On Saturday night with 46 seats full and two satellites left to play, the world watched with anticipation to see who would be the final members of the brotherhood that would form this field. Typical of his late-entry theatrics, Phil Hellmuth finally joined the party, taking the seat paid for early on by MGM. Then, Gus Hansen won the final seat in a $25,000 satellite that awarded a seat for first, $1 million for second (claimed by Shaun Deeb), $400,000 (claimed by Jason Somerville) for third and nothing for fourth (sorry, Will Failla). It was dramatics proceeding dramatics. Nothing is small about this tournament.

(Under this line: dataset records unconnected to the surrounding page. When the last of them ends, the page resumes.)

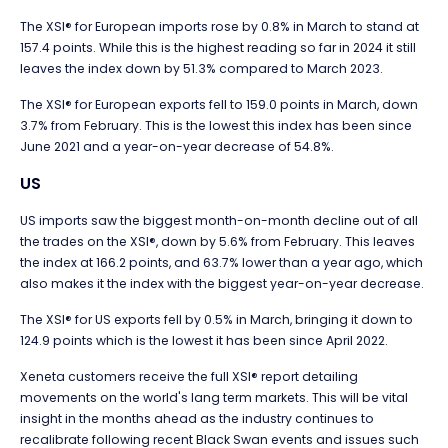
The XSI® for European imports rose by 0.8% in March to stand at
157.4 points. While this is the highest reading so far in 2024 it still
leaves the index down by 51.3% compared to March 2023.
The XSI® for European exports fell to 159.0 points in March, down
3.7% from February. This is the lowest this index has been since
June 2021 and a year-on-year decrease of 54.8%.
US
US imports saw the biggest month-on-month decline out of all
the trades on the XSI®, down by 5.6% from February. This leaves
the index at 166.2 points, and 63.7% lower than a year ago, which
also makes it the index with the biggest year-on-year decrease.
The XSI® for US exports fell by 0.5% in March, bringing it down to
124.9 points which is the lowest it has been since April 2022.
Xeneta customers receive the full XSI
®
report detailing
movements on the world's lang term markets. This will be vital
insight in the months ahead as the industry continues to
recalibrate following recent Black Swan events and issues such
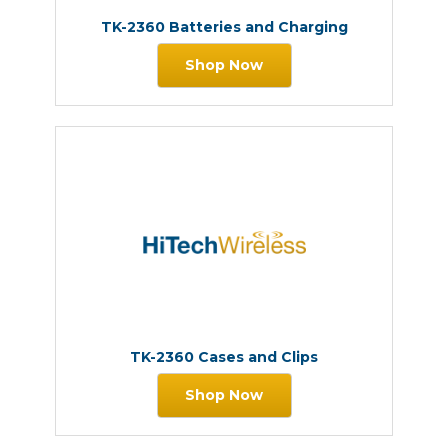
TK-2360 Batteries and Charging
Shop Now
TK-2360 Cases and Clips
Shop Now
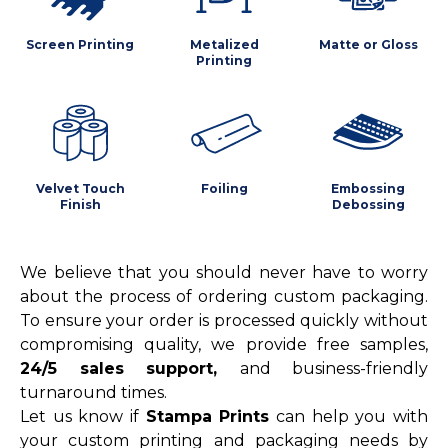
Screen Printing
Metalized
Matte or Gloss
Printing
Velvet Touch
Foiling
Embossing
Finish
Debossing
We believe that you should never have to worry
about the process of ordering custom packaging.
To ensure your order is processed quickly without
compromising quality, we provide free samples,
24/5 sales support,
and business-friendly
turnaround times.
Let us know if
Stampa Prints
can help you with
your custom printing and packaging needs by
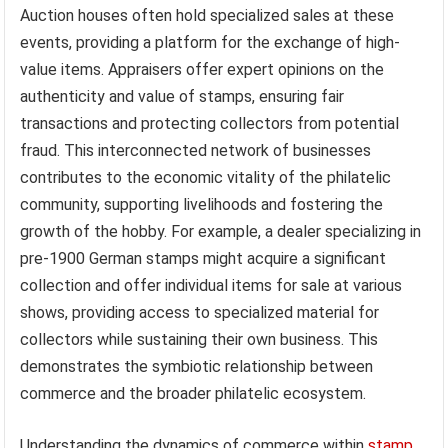
Auction houses often hold specialized sales at these
events, providing a platform for the exchange of high-
value items. Appraisers offer expert opinions on the
authenticity and value of stamps, ensuring fair
transactions and protecting collectors from potential
fraud. This interconnected network of businesses
contributes to the economic vitality of the philatelic
community, supporting livelihoods and fostering the
growth of the hobby. For example, a dealer specializing in
pre-1900 German stamps might acquire a significant
collection and offer individual items for sale at various
shows, providing access to specialized material for
collectors while sustaining their own business. This
demonstrates the symbiotic relationship between
commerce and the broader philatelic ecosystem.
Understanding the dynamics of commerce within
stamp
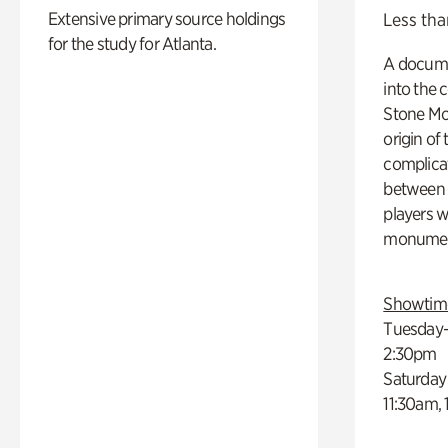
Extensive primary source holdings
Less tha
for the study for Atlanta.
A docume
into the 
Stone Mou
origin of
complicat
between h
players w
monumen
Showtim
Tuesday–
2:30pm
Saturday
11:30am,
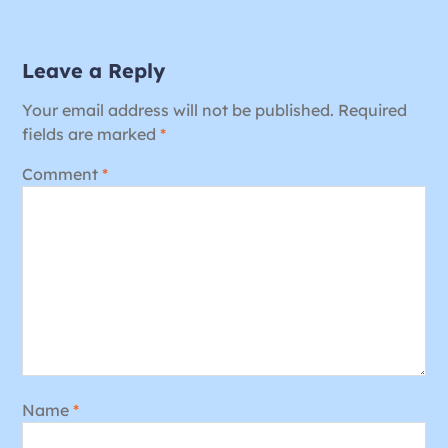
Leave a Reply
Your email address will not be published.
Required
fields are marked
*
Comment
*
Name
*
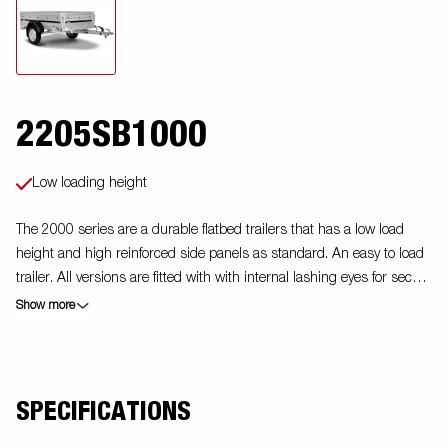
2205SB1000
Low loading height
The 2000 series are a durable flatbed trailers that has a low load
height and high reinforced side panels as standard. An easy to load
trailer. All versions are fitted with with internal lashing eyes for secure
loading of goods. Foldable front and back panel is standard on this
Show more
model. As always Brenderup offers a wide accessory program for
our trailers. Images are for illustrative purposes only and may show
optional equipment.
SPECIFICATIONS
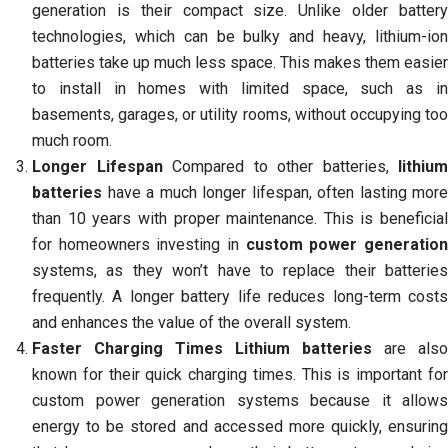
generation is their compact size. Unlike older battery
technologies, which can be bulky and heavy, lithium-ion
batteries take up much less space. This makes them easier
to install in homes with limited space, such as in
basements, garages, or utility rooms, without occupying too
much room.
Longer Lifespan
Compared to other batteries,
lithium
batteries
have a much longer lifespan, often lasting more
than 10 years with proper maintenance. This is beneficial
for homeowners investing in
custom power generatio
systems, as they won’t have to replace their batteries
frequently. A longer battery life reduces long-term costs
and enhances the value of the overall system.
Faster Charging Times
Lithium batteries
are also
known for their quick charging times. This is important for
custom power generation systems because it allows
energy to be stored and accessed more quickly, ensuring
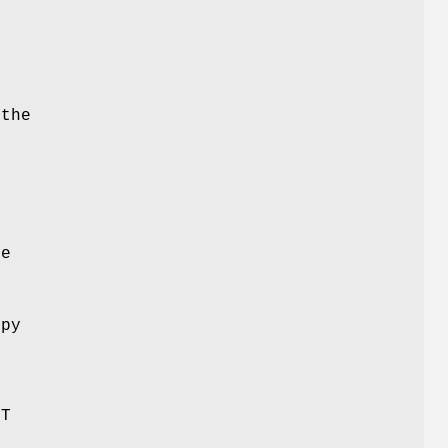
 the
o
te
M
opy
-T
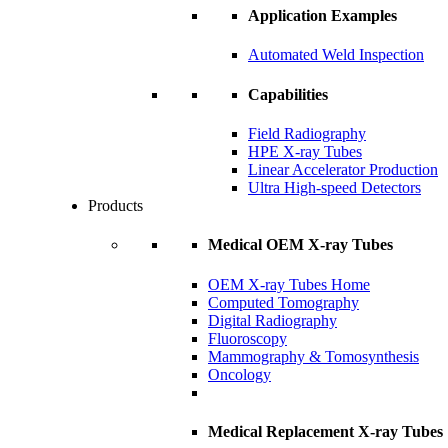
Application Examples
Automated Weld Inspection
Capabilities
Field Radiography
HPE X-ray Tubes
Linear Accelerator Production
Ultra High-speed Detectors
Products
Medical OEM X-ray Tubes
OEM X-ray Tubes Home
Computed Tomography
Digital Radiography
Fluoroscopy
Mammography & Tomosynthesis
Oncology
Medical Replacement X-ray Tubes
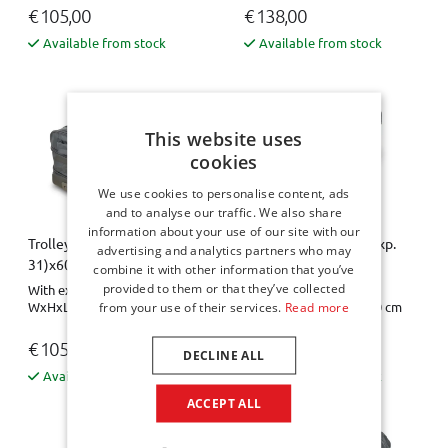
€ 105,00
€ 138,00
Available from stock
Available from stock
This website uses
cookies
We use cookies to personalise content, ads
and to analyse our traffic. We also share
information about your use of our site with our
Trolley bag - 31x21 (exp.
Trolley bag - 31x21 (exp.
advertising and analytics partners who may
31)x60
31)x60 Pro.Line
combine it with other information that you’ve
provided to them or that they’ve collected
With expansion zipper
With expansion zipper
WxHxL= 31 x 21-31 x 60 cm
WxHxL= 31 x 21-31 x 60 cm
from your use of their services.
Read more
€ 105,00
€ 138,00
DECLINE ALL
Available from stock
Available from stock
ACCEPT ALL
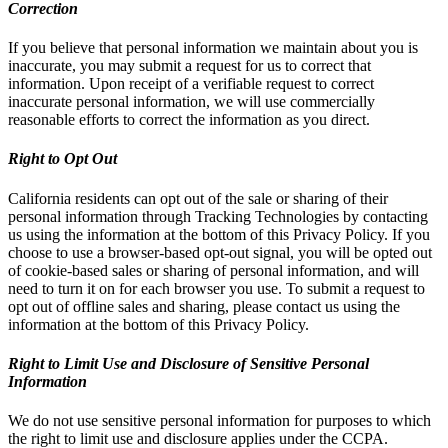
Correction
If you believe that personal information we maintain about you is
inaccurate, you may submit a request for us to correct that
information. Upon receipt of a verifiable request to correct
inaccurate personal information, we will use commercially
reasonable efforts to correct the information as you direct.
Right to Opt Out
California residents can opt out of the sale or sharing of their
personal information through Tracking Technologies by contacting
us using the information at the bottom of this Privacy Policy. If you
choose to use a browser-based opt-out signal, you will be opted out
of cookie-based sales or sharing of personal information, and will
need to turn it on for each browser you use. To submit a request to
opt out of offline sales and sharing, please contact us using the
information at the bottom of this Privacy Policy.
Right to Limit Use and Disclosure of Sensitive Personal
Information
We do not use sensitive personal information for purposes to which
the right to limit use and disclosure applies under the CCPA.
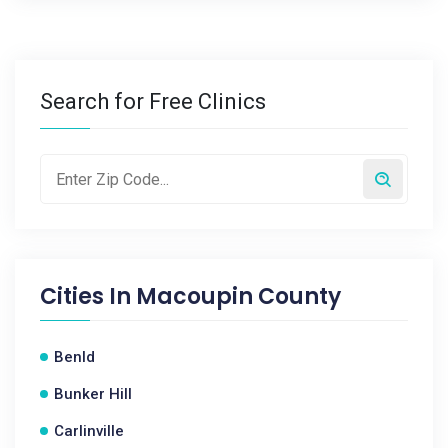
Search for Free Clinics
Cities In
Macoupin County
Benld
Bunker Hill
Carlinville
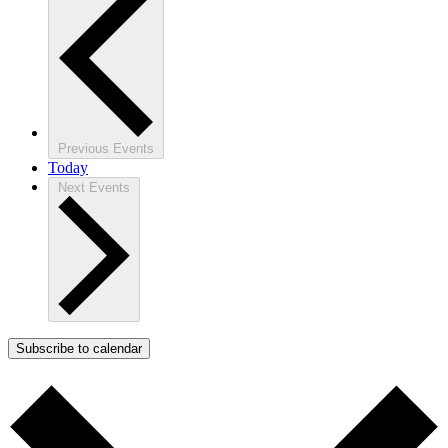
Previous
Events
Today
Next
Events
Subscribe to calendar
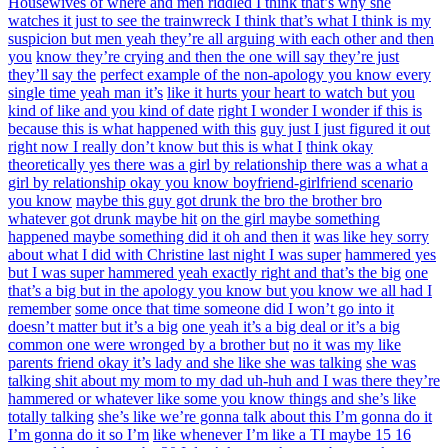
Housewives of where and men riddled I think that’s why she
watches it just to see the trainwreck I think that’s what I think is my
suspicion but men yeah they’re all arguing with each other and then
you
know they’re crying and then the one will say they’re just
they’ll say the
perfect example of the non-apology you know every
single time yeah man it’s
like it hurts your heart to watch but you
kind of like and you kind of date
right I wonder I wonder if this is
because this is what happened with this
guy just I just figured it out
right now I really don’t know but this is what I
think okay
theoretically yes there was a girl by relationship there was a what a
girl by relationship okay you know boyfriend-girlfriend scenario
you know
maybe this guy got drunk the bro the brother bro
whatever got drunk maybe hit
on the girl maybe something
happened maybe something did it oh and then it
was like hey sorry
about what I did with Christine last night I was super
hammered yes
but I was super hammered yeah exactly right and that’s the big
one
that’s a big but in the apology you know but you know we all had I
remember
some once that time someone did I won’t go into it
doesn’t matter but it’s a big
one yeah it’s a big deal or it’s a big
common one were wronged by a brother but
no it was my like
parents friend okay it’s lady and she like she was talking
she was
talking shit about my mom to my dad uh-huh and I was there they’re
hammered or whatever like some you know things and she’s like
totally talking
she’s like we’re gonna talk about this I’m gonna do it
I’m gonna do it so I’m
like whenever I’m like a TI maybe 15 16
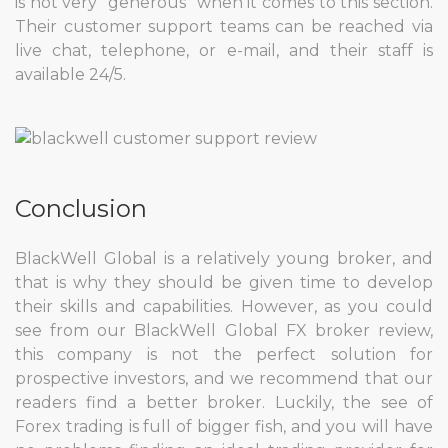
is not very “generous” when it comes to this section.
Their customer support teams can be reached via
live chat, telephone, or e-mail, and their staff is
available 24/5.
Conclusion
BlackWell Global is a relatively young broker, and
that is why they should be given time to develop
their skills and capabilities. However, as you could
see from our BlackWell Global FX broker review,
this company is not the perfect solution for
prospective investors, and we recommend that our
readers find a better broker. Luckily, the see of
Forex trading is full of bigger fish, and you will have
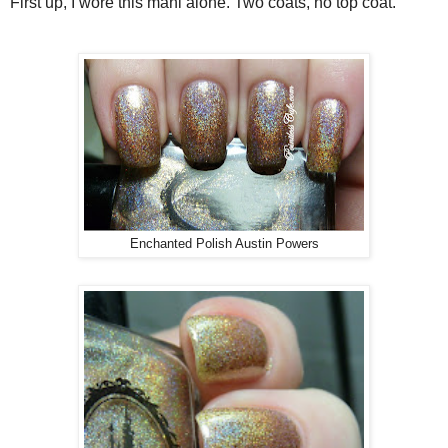
First up, I wore this mani alone. Two coats, no top coat.
Enchanted Polish Austin Powers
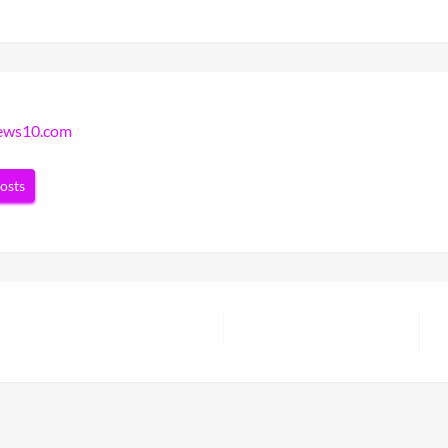
news10.com
posts
N
P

Hansen and Hellmuth join the stellar roster that will not only be competing for that first prize, but also be immortalized as the cast of this monumental spectacle. Just being able to say you played in One Drop is a big, big deal. You won't need to say you won it, because you'll be remembered forever. Here's the list of players:
The pros: Roland De Wolfe, Tom Dwan, Jonathan Duhamel, Antonio Esfandiari, Phil Galfond, Bertrand Grospellier, Philipp Gruissem, Giovanni Guarascio, Phil Ivey (the favorite?), Eugene Katchalov, Jens Kyllönen, Ben Lamb, Tom Marchese, Jason Mercier, Michael Mizrachi, Daniel Negreanu, Brian Rast, Vivek Rajkumar, Tobias Reinkemeier, Haralabos Voulgaris, Nick Schulman, Noah Schwartz, Erik Seidel, Mike Sexton, Justin Smith, Sam Trickett, Andrew Robl, Phil Hellmuth and Gus Hansen.
The businessmen: Paul Phua, Richard Yong, Ilya Bulychev, Mikhail Smirnov, Bob Bright, Cary Katz, Frederic Banjout, John Morgan, Paul Newey, Bobby Baldwin, Talal Shakerchi, Rick Salomon, Guy Laliberte, Dan Shak, David Einhorn,
Phil Ruffin and Brandon Steven. (Steven and Shak are regularly found on the poker circuit.)